Try it — In the entries below, count the lines that contain the word "relative" and give only that number.

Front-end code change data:
════════════════════

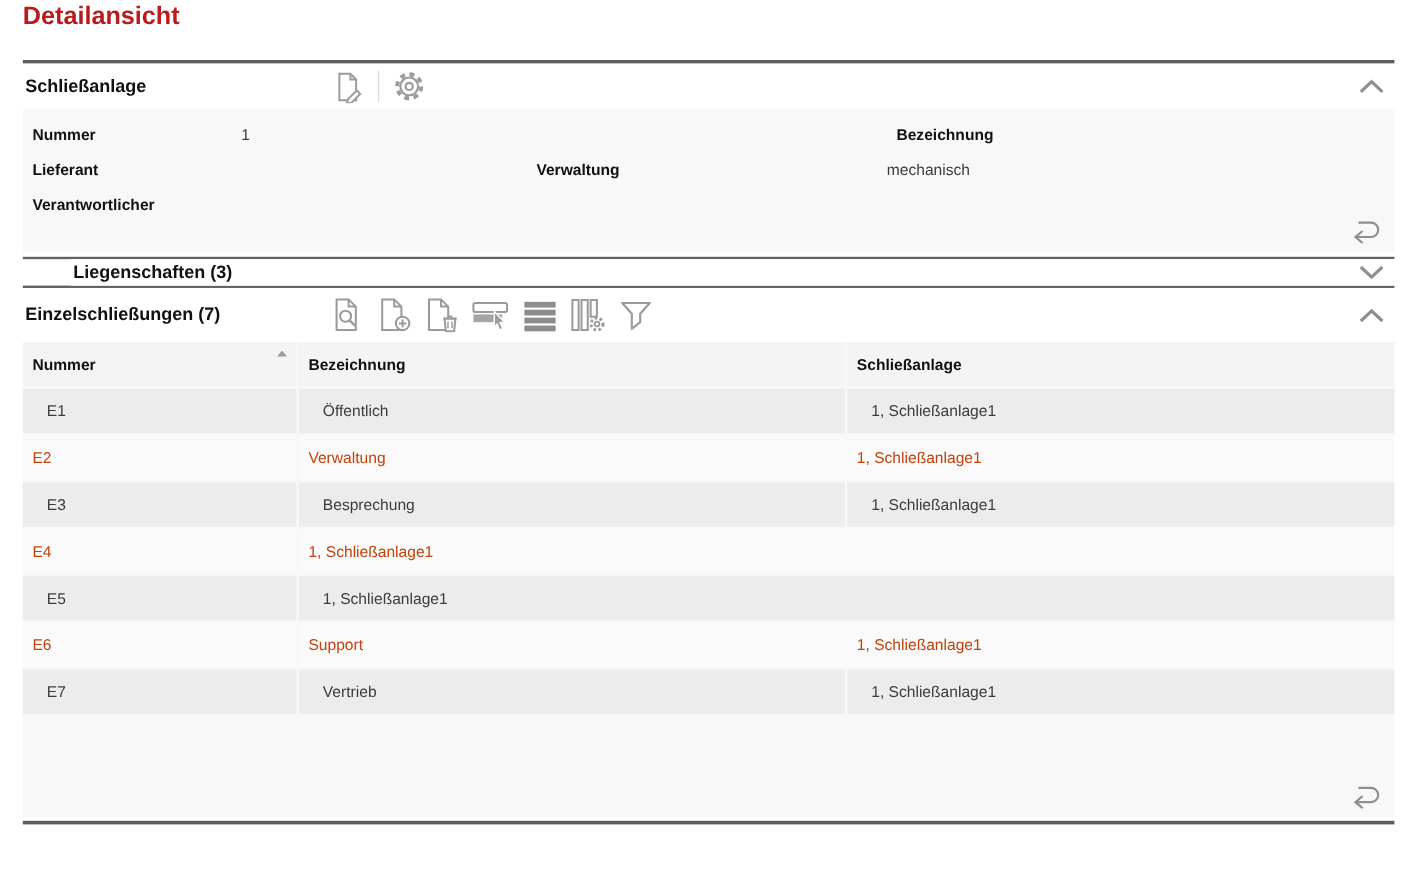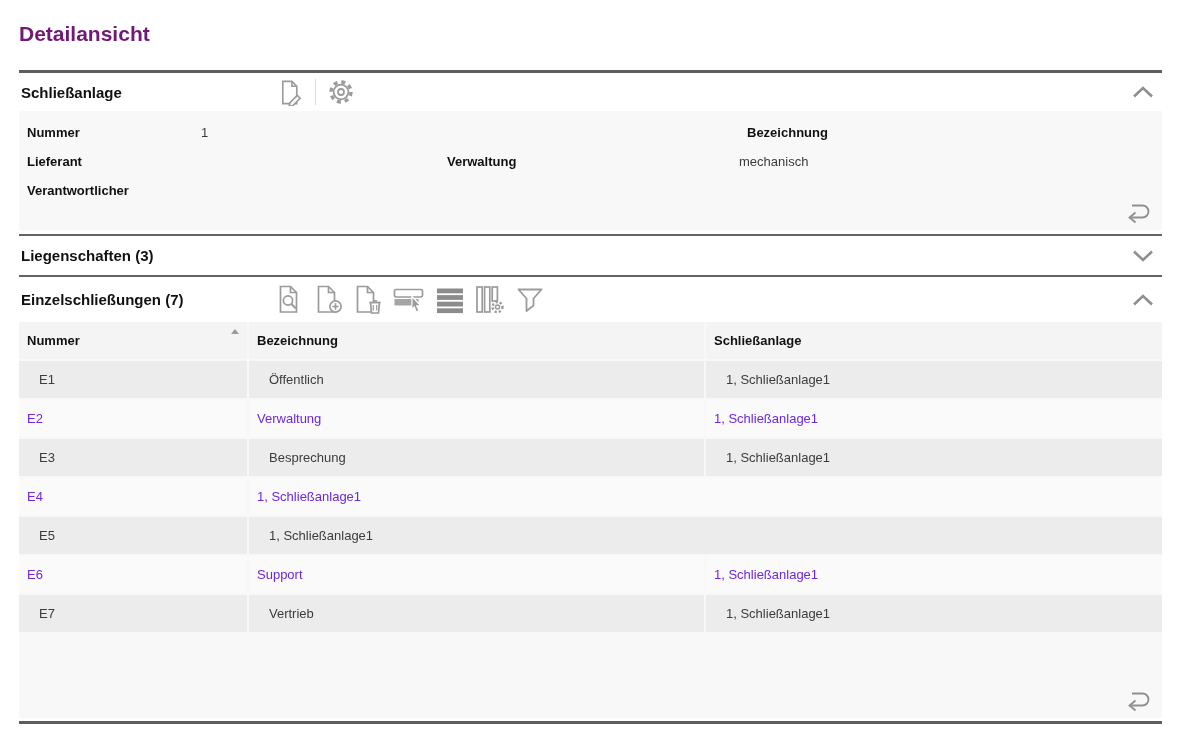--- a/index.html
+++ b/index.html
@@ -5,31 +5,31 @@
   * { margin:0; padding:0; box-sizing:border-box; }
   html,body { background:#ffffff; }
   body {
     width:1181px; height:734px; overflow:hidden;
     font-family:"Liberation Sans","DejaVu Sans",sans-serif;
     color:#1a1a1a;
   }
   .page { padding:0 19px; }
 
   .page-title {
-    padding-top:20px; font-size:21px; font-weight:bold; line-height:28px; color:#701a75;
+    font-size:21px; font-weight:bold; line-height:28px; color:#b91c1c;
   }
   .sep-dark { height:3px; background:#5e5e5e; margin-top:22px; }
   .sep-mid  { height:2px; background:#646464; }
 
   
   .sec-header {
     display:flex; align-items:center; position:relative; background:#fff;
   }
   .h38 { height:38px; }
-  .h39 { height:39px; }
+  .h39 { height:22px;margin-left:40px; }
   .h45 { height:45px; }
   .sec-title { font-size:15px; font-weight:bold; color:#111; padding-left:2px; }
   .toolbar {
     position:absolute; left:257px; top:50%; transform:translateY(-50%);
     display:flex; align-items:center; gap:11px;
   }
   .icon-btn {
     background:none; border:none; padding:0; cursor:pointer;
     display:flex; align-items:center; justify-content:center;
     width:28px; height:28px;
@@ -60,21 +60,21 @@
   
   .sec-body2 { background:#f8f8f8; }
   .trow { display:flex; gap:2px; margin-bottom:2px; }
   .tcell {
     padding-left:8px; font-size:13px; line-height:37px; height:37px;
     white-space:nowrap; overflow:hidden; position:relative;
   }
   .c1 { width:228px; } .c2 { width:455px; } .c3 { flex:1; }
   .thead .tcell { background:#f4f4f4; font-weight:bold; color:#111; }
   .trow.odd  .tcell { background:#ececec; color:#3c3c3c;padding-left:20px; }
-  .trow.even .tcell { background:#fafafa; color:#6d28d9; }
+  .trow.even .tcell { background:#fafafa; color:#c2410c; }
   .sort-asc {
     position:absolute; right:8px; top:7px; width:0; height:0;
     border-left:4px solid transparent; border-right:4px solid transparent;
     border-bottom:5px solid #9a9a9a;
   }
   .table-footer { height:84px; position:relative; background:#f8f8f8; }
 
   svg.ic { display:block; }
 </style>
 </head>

════════════════════

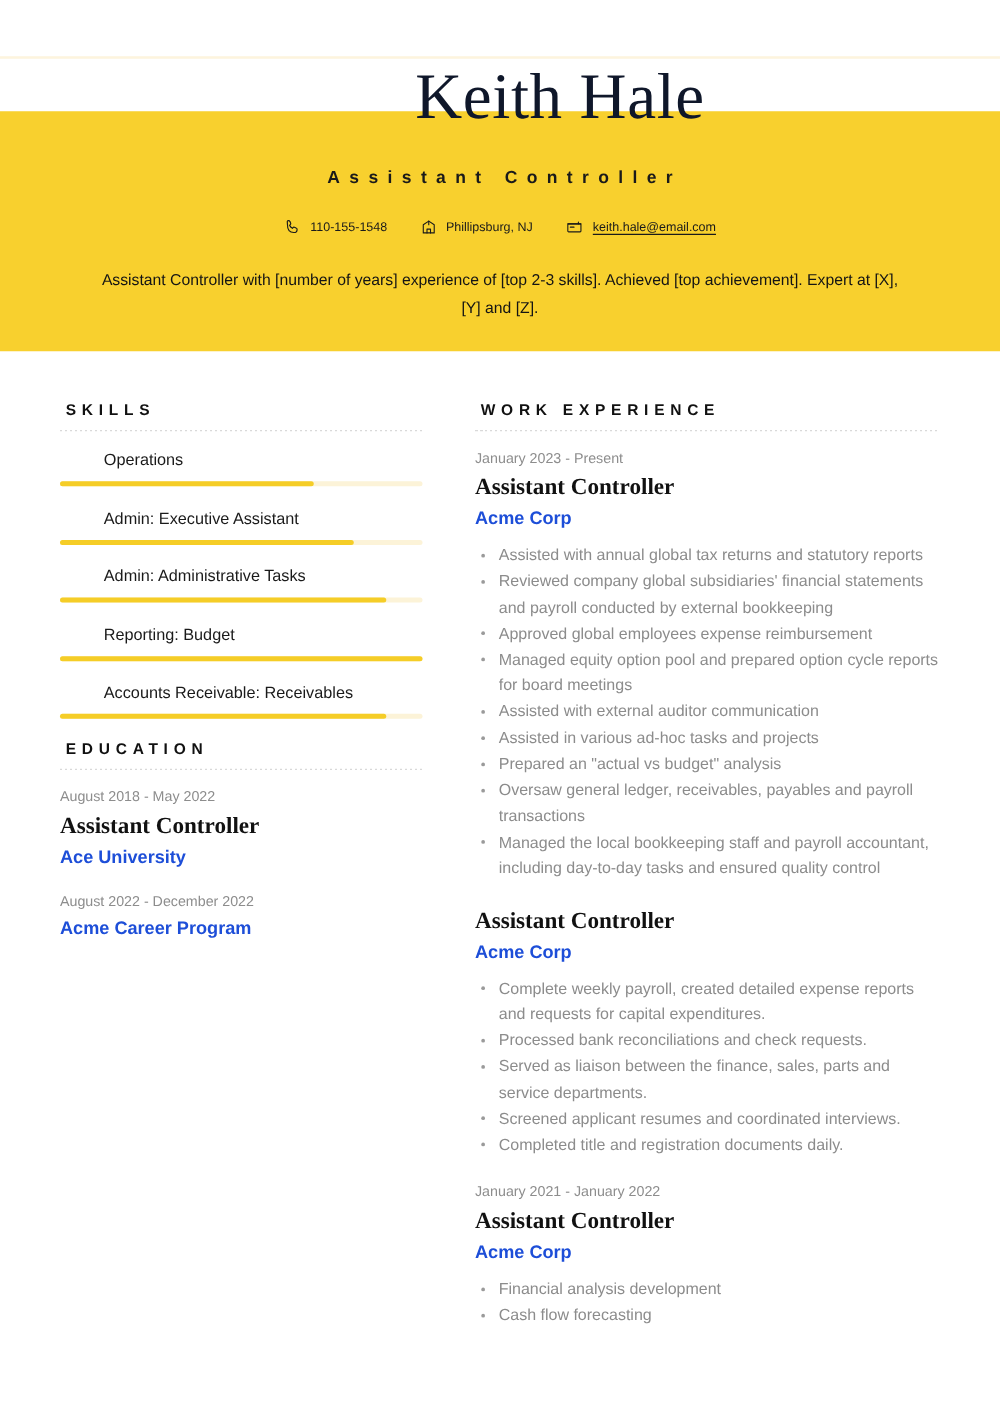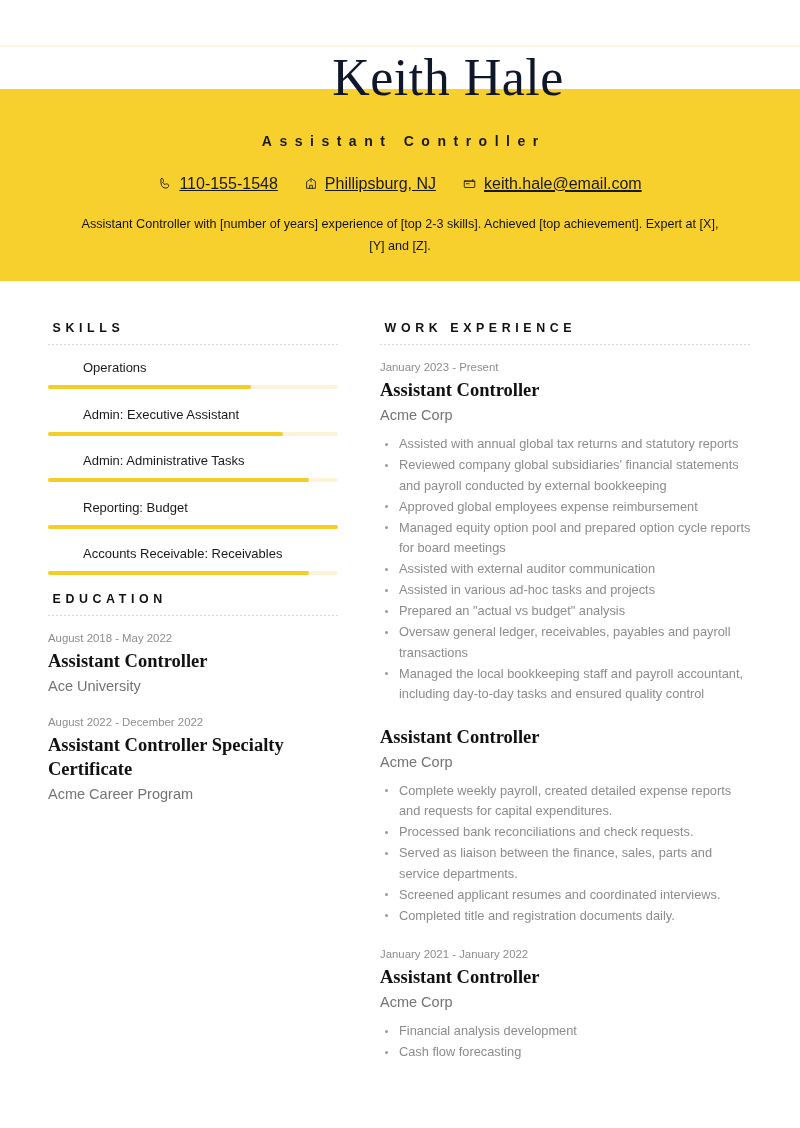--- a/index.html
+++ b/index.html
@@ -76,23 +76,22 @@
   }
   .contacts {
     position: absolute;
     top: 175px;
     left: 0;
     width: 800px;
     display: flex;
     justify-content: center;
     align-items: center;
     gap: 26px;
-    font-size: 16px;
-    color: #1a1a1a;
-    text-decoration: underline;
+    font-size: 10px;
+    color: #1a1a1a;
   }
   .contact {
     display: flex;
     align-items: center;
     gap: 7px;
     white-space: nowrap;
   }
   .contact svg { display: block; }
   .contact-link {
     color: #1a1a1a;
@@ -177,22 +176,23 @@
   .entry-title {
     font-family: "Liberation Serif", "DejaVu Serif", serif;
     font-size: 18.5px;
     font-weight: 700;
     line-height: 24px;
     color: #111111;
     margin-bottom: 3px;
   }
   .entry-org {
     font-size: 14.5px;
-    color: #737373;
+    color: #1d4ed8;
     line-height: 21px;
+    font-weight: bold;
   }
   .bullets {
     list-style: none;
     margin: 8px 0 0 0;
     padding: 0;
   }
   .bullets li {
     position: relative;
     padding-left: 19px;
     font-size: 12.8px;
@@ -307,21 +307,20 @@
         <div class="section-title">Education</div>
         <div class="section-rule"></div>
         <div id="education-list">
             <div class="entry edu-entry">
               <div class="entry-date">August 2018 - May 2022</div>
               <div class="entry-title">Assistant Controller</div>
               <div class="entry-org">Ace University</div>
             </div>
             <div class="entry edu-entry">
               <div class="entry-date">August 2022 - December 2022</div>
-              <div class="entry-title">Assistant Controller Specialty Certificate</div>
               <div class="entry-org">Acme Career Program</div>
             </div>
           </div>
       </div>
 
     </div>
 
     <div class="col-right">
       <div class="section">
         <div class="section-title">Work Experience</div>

════════════════════

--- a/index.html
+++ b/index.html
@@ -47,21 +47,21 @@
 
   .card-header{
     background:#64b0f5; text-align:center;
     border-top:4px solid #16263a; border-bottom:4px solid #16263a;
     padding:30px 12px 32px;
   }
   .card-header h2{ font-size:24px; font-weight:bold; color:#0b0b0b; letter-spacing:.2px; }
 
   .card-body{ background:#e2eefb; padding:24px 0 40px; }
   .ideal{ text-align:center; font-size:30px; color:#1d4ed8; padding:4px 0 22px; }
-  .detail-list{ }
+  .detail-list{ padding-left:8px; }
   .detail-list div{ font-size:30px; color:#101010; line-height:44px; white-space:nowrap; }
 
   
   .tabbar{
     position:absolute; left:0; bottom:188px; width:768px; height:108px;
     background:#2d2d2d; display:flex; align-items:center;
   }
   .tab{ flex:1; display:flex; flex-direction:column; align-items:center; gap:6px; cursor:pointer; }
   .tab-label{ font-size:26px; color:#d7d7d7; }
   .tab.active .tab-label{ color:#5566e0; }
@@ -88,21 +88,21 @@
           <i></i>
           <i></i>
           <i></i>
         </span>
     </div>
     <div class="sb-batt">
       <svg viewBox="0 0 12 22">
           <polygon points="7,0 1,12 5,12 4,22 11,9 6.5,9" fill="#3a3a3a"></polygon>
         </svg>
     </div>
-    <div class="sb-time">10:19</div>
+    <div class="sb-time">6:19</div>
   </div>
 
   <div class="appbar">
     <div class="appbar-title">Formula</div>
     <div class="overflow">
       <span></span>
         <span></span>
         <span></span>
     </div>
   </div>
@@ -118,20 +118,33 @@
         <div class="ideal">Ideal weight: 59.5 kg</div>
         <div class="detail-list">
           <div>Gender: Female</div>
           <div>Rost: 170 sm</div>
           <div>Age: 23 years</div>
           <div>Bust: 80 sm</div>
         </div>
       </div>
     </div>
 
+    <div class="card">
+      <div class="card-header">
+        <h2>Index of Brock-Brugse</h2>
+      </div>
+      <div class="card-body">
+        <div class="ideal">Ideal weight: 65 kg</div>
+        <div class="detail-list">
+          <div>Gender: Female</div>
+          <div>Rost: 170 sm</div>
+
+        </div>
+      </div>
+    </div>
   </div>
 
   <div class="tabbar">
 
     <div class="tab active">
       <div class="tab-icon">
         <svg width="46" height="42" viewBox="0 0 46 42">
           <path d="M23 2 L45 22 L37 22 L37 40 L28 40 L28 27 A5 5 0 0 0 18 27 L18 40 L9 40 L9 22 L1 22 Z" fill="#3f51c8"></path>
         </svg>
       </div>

════════════════════

Task solution — 4